In 1992, Russ Feingold asked Wisconsin voters to support him in part because he pledged to “rely on Wisconsin citizens, not out-of-staters, to pay for this campaign.” Since that first promise about campaign contributions, Sen. Feingold (D-WI) has made his opposition to money in politics central to his political identity. But the image of a down home political crusader intent on creating tougher campaign finance laws was threatened in 1999, when Feingold and his campaign were found to be in violation of Federal Election Commission reporting requirements.
According to FEC documents, Feingold’s campaign failed to properly report $54,726.73 in campaign contributions during the final weeks of the Senator’s 1998 re-election effort. The cash was split between 51 different contributions by individuals and political action committees. Feingold’s campaign was notified of the violations in October of 1999. The campaign responded by choosing to sign a so-called conciliation agreement, in which they admitted fault and wrongdoing and paid a civil penalty of $9,000.
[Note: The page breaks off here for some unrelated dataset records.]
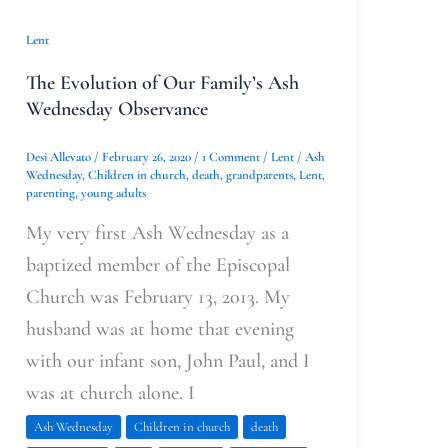
Lent
The Evolution of Our Family’s Ash
Wednesday Observance
Desi Allevato
/
February 26, 2020
/
1 Comment
/
Lent
/
Ash
Wednesday
,
Children in church
,
death
,
grandparents
,
Lent
,
parenting
,
young adults
My very first Ash Wednesday as a
baptized member of the Episcopal
Church was February 13, 2013. My
husband was at home that evening
with our infant son, John Paul, and I
was at church alone. I
Ash Wednesday
Children in church
death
“On November 23, 1999, the Federal Election Commission accepted the signed conciliation agreement and civil penalty submitted on behalf of Feingold Senate Committee,” a letter from the FEC to Feingold’s campaign reads.
Internal FEC documents related to the case bear the signature of Lois Lerner, the infamous IRS official who used her office to target and harass conservative organizations, including Media Trackers. Before going to work at the IRS, Lerner, a close personal friend of deposed former Wisconsin Government Accountability Board head Kevin Kennedy, spent some time as a lawyer working for the FEC.
The bi-partisan FEC had no qualms about unanimously recommending that the investigation into Feingold’s campaign finance troubles move ahead. The Commission voted 6-0 in favor of pursing Feingold after staff discovered glaring discrepancies between Feingold’s post election campaign cash report and his pre-election filings.
Ironically, just months before being caught by the FEC violating campaign finance laws, Feingold was awarded the John F. Kennedy Profile in Courage Award for his work with Sen. John McCain (R-AZ) in introducing McCain-Feingold, a landmark piece of legislation designed to put stringent restrictions on how political candidates raise and spend money. The bill eventually passed into law in 2002.
In his speech accepting the award, Feingold praised his 1998 re-election campaign as a model of transparency and limited political spending.
“As I was preparing to run for reelection in 1998, I was hoping to win and to return to much unfinished business for Wisconsin and the nation including my bipartisan efforts with John McCain to pass our bill. In the spirit of our legislation, I decided to voluntarily limit my spending in the manner that we hope will become the practice for all candidates,” Feingold declared.
The campaign cash crusader then went on to tout the success that came his way after his decision to limit his own campaign spending in that race.
“After I realized that my opposition was going to lake advantage of my voluntary spending limit by infusing millions of dollars of soft money into the race, I had to make another decision and that was whether to have my allies respond in kind. I simply decided I could not justify being reelected on that basis. But this was not an attempt at political suicide. I honestly believed that if I limited my spending, the people of Wisconsin would see what was happening and would take control. And they did.”
Fast-forward to 2010, when Feingold was ousted from office, and the ex-Senator proceeded to set up an outside spending group called Progressives United. While ostensibly existing to support like-minded candidates for office, the entity really served as a vehicle through which Feingold could keep old staff employed and lay the groundwork for yet another senate campaign in 2016.
Also during the 2016 race, Feingold was hit by the media for reversing his original pledge to raise the majority of his U.S. Senate campaign funds from inside of Wisconsin. “While many major Senate campaigns would brag about that ratio, it’s a reversal from the iconic in-state fundraising pledge that Feingold painted on his garage in a 1992 campaign ad,” a story by National Journal noted.
Whether or not Feingold’s double lifestyle of saying one thing about campaign finance but doing another for himself catches up to him is up to voters this fall.